* **Problem description**:
Reproduce the text of every entry below line for line, omitting the pictures from your answer.

Entries from a data collection:
Content starts

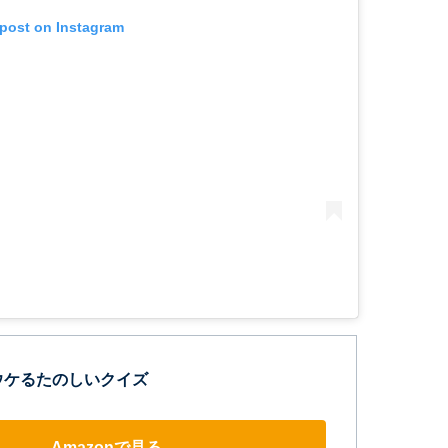
 post on Instagram
ウケるたのしいクイズ
Amazonで見る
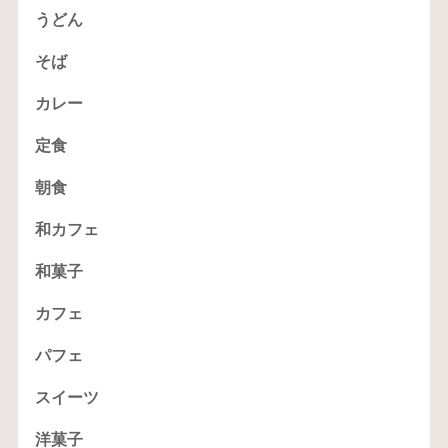
うどん
そば
カレー
定食
朝食
和カフェ
和菓子
カフェ
パフェ
スイーツ
洋菓子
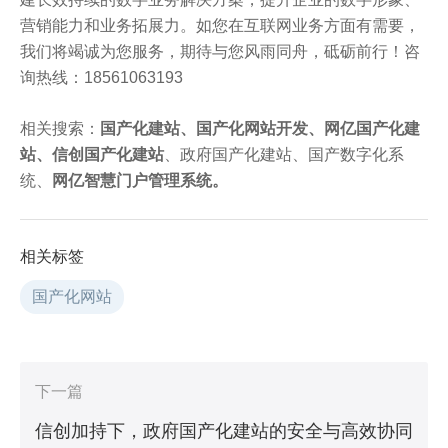
营销能力和业务拓展力。如您在互联网业务方面有需要，
我们将竭诚为您服务，期待与您风雨同舟，砥砺前行！咨
询热线：18561063193
相关搜索：
国产化建站
、
国产化网站开发
、
网亿国产化建
站
、
信创国产化建站
、政府国产化建站、国产数字化系
统、
网亿智慧门户管理系统
。
相关标签
国产化网站
下一篇
信创加持下，政府国产化建站的安全与高效协同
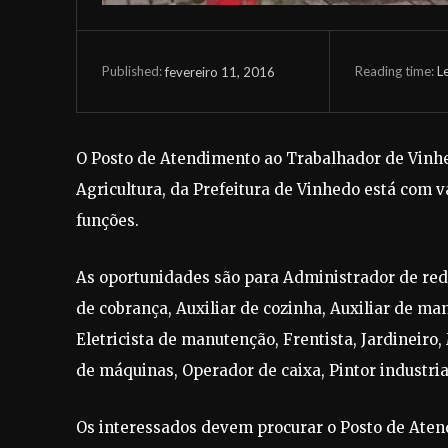
Reading time:
L
fevereiro 11, 2016
Published:
O Posto de Atendimento ao Trabalhador de Vinhed
Agricultura, da Prefeitura de Vinhedo está com
funções.
As oportunidades são para Administrador de rede
de cobrança, Auxiliar de cozinha, Auxiliar de ma
Eletricista de manutenção, Frentista, Jardinei
de máquinas, Operador de caixa, Pintor industrial
Os interessados devem procurar o Posto de Aten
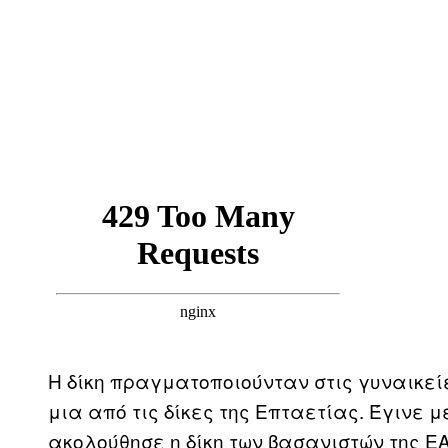
Η δίκη πραγματοποιούνταν στις γυναικε
μια από τις δίκες της Επταετίας. Έγινε μ
ακολούθησε η δίκη των βασανιστών της Ε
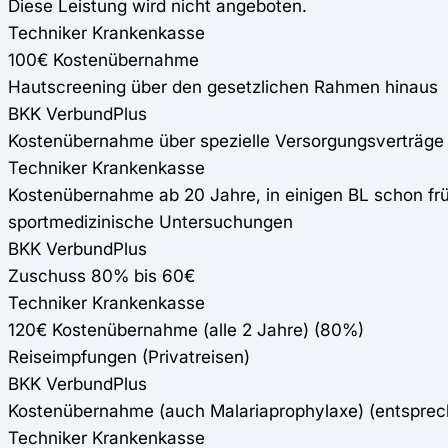
Diese Leistung wird nicht angeboten.
Techniker Krankenkasse
100€ Kostenübernahme
Hautscreening über den gesetzlichen Rahmen hinaus
BKK VerbundPlus
Kostenübernahme über spezielle Versorgungsverträge a
Techniker Krankenkasse
Kostenübernahme ab 20 Jahre, in einigen BL schon früh
sportmedizinische Untersuchungen
BKK VerbundPlus
Zuschuss 80% bis 60€
Techniker Krankenkasse
120€ Kostenübernahme (alle 2 Jahre) (80%)
Reiseimpfungen (Privatreisen)
BKK VerbundPlus
Kostenübernahme (auch Malariaprophylaxe) (entspre
Techniker Krankenkasse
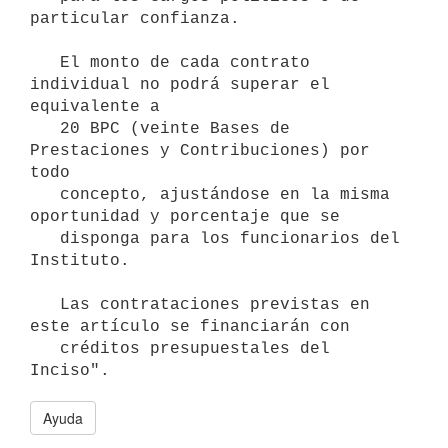
particular confianza.

   El monto de cada contrato 
individual no podrá superar el 
equivalente a

   20 BPC (veinte Bases de 
Prestaciones y Contribuciones) por 
todo

   concepto, ajustándose en la misma 
oportunidad y porcentaje que se

   disponga para los funcionarios del 
Instituto.

   Las contrataciones previstas en 
este artículo se financiarán con

   créditos presupuestales del 
Ayuda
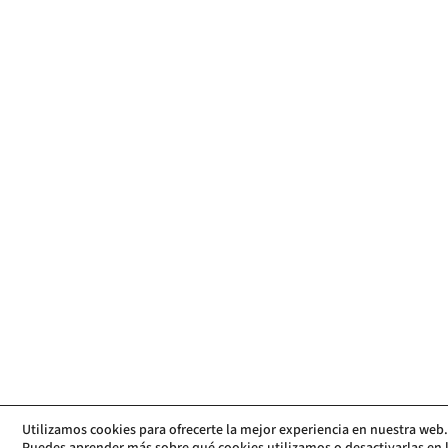
Utilizamos cookies para ofrecerte la mejor experiencia en nuestra web.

Content ends

* **Answer for the task**:
 post on Instagram
ウケるたのしいクイズ
Amazonで見る
うどん
そば
カレー
定食
朝食
和カフェ
和菓子
カフェ
パフェ
スイーツ
洋菓子
营销能力和业务拓展力。如您在互联网业务方面有需要，
我们将竭诚为您服务，期待与您风雨同舟，砥砺前行！咨
询热线：18561063193
相关搜索：
国产化建站
、
国产化网站开发
、
网亿国产化建
站
、
信创国产化建站
、政府国产化建站、国产数字化系
统、
网亿智慧门户管理系统
。
相关标签
国产化网站
下一篇
信创加持下，政府国产化建站的安全与高效协同
Reading time:
L
fevereiro 11, 2016
Published:
O Posto de Atendimento ao Trabalhador de Vinhed
Agricultura, da Prefeitura de Vinhedo está com
funções.
As oportunidades são para Administrador de rede
de cobrança, Auxiliar de cozinha, Auxiliar de ma
Eletricista de manutenção, Frentista, Jardinei
de máquinas, Operador de caixa, Pintor industrial
Os interessados devem procurar o Posto de Aten
Η δίκη πραγματοποιούνταν στις γυναικε
μια από τις δίκες της Επταετίας. Έγινε μ
ακολούθησε η δίκη των βασανιστών της Ε
Diese Leistung wird nicht angeboten.
Techniker Krankenkasse
100€ Kostenübernahme
Hautscreening über den gesetzlichen Rahmen hinaus
BKK VerbundPlus
Kostenübernahme über spezielle Versorgungsverträge a
Techniker Krankenkasse
Kostenübernahme ab 20 Jahre, in einigen BL schon früh
sportmedizinische Untersuchungen
BKK VerbundPlus
Zuschuss 80% bis 60€
Techniker Krankenkasse
120€ Kostenübernahme (alle 2 Jahre) (80%)
Reiseimpfungen (Privatreisen)
BKK VerbundPlus
Kostenübernahme (auch Malariaprophylaxe) (entspre
Techniker Krankenkasse
particular confianza.

   El monto de cada contrato 
individual no podrá superar el 
equivalente a

   20 BPC (veinte Bases de 
Prestaciones y Contribuciones) por 
todo

   concepto, ajustándose en la misma 
oportunidad y porcentaje que se

   disponga para los funcionarios del 
Instituto.

   Las contrataciones previstas en 
este artículo se financiarán con

   créditos presupuestales del 
Ayuda
Utilizamos cookies para ofrecerte la mejor experiencia en nuestra web.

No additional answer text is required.